START SOURCE TEXT

Mac Users Getting Slammed By Yontoo Trojan


Users of Apple's Mac OS X are increasingly being infected by an adware program that records browsing habits, according to an alert issued by a Russian antivirus firm.

Doctor Web said the Yontoo Trojan, which installs an adware browser plug-in, surfaced in 2011 but has increasingly been downloaded by Mac users since the beginning of the year. The company pushing the malware lures victims to movie trailer pages that prompt them to install the browser plug-in, the security firm said. The Trojan affects Apple users of Safari, Chrome and Firefox.

"Criminals profit from affiliate ad network programs, and their interest in users of Apple-compatible computers grows day by day," Doctor Web said in an alert issued this week. "The trend toward a growing number of adware for various platforms has persisted from early 2013."

[Related: Mac Attacks: Top 10 Bugs Targeting Apple]

Once tricked into installing the plug-in, the malicious code redirects the user to a site hosting the Yontoo Trojan. "The Trojan can also be downloaded as a media player, a video quality enhancement program or a download accelerator," Doctor Web said.

The security firm said the plug-in transmits information about the loaded pages to a remote server and likely uses the data in advertising campaigns.

Walnut, Calif.-based Yontoo said its plug-in adds a virtual graphic layer over any existing Web page. The company also supports PageRage, which it said adds Facebook layouts to a Facebook profile, and Buzzdock, a search engine. PageRage and Buzzdoc are both identified as adware by security firms.

Yontoo said it enhances users' interaction with various websites by adding features, functionality and content through the browser. The plug-in is also compatible with the Internet Explorer and RocketMelt browsers. Security vendors consider Yontoo to be adware/spyware because it tricks users into downloading it and then collects their viewing habits.

Mac users are increasingly targeted by attackers, say security experts, pointing to its rising popularity and market share. The threat to Apple users was highlighted in 2011 and 2012 when the Flashback Trojan, infected up to 600,000 Macs. Flashback is considered much more serious by security firms because it is capable of stealing passwords and other data.

PUBLISHED MARCH 22, 2013

END SOURCE TEXT

REQUIRED ACTION: Please extract, word for word, the part of the Yontoo Trojan article above that opens with the words containing "Walnut, Calif.-based Yontoo" and closes with "their viewing habits.".

START RECORD EXTRACTS

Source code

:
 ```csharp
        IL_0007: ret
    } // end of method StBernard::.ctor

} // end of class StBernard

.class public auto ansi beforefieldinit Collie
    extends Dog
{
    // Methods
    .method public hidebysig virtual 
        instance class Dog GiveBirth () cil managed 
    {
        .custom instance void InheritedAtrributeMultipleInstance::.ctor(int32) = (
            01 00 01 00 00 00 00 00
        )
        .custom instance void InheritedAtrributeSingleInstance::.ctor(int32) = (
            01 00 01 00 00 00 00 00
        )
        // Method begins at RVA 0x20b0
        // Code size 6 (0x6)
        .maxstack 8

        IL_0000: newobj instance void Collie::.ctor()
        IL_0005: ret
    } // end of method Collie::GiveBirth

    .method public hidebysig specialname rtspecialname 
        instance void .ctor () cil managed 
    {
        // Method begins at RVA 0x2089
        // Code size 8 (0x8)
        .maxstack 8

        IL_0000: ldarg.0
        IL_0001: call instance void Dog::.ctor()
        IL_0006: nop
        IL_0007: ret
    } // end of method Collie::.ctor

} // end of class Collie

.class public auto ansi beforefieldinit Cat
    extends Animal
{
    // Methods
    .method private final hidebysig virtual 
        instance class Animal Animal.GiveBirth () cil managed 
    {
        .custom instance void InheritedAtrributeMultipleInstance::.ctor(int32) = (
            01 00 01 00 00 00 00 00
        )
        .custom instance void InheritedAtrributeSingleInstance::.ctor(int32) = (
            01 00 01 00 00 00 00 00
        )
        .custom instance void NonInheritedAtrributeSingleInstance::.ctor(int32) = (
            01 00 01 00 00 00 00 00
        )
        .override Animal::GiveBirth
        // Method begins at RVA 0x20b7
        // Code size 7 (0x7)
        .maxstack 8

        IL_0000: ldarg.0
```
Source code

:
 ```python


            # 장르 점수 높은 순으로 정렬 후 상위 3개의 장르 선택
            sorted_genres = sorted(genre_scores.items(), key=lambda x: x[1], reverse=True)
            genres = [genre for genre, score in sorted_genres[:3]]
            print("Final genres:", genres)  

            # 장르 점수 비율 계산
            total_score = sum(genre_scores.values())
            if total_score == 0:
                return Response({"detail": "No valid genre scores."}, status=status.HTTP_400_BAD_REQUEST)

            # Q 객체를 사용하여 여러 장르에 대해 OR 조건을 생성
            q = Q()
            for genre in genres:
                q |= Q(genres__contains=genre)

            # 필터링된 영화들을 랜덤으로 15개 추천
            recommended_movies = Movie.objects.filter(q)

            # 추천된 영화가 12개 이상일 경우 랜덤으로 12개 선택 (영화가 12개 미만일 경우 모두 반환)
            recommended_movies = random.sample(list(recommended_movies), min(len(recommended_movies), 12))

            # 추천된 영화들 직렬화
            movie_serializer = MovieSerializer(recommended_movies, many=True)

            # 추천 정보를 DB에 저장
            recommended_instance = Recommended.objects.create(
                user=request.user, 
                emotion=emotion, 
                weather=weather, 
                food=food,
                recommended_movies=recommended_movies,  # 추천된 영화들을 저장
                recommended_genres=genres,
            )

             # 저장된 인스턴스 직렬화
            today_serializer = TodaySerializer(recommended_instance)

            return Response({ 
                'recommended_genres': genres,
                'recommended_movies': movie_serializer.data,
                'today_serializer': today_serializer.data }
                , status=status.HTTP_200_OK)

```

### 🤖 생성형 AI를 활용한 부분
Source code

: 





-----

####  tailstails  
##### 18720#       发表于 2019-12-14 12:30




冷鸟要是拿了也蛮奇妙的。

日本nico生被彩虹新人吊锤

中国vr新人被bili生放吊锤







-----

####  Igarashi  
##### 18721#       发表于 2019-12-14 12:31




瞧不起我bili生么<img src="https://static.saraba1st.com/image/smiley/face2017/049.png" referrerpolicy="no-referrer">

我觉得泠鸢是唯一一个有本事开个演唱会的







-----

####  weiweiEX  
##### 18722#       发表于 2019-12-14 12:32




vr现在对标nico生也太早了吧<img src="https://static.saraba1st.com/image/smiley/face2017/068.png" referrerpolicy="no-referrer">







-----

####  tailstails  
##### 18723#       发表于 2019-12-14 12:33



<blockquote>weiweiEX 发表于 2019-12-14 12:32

END RECORD EXTRACTS

ANSWER TO THE PROBLEM:
Walnut, Calif.-based Yontoo said its plug-in adds a virtual graphic layer over any existing Web page. The company also supports PageRage, which it said adds Facebook layouts to a Facebook profile, and Buzzdock, a search engine. PageRage and Buzzdoc are both identified as adware by security firms.

Yontoo said it enhances users' interaction with various websites by adding features, functionality and content through the browser. The plug-in is also compatible with the Internet Explorer and RocketMelt browsers. Security vendors consider Yontoo to be adware/spyware because it tricks users into downloading it and then collects their viewing habits.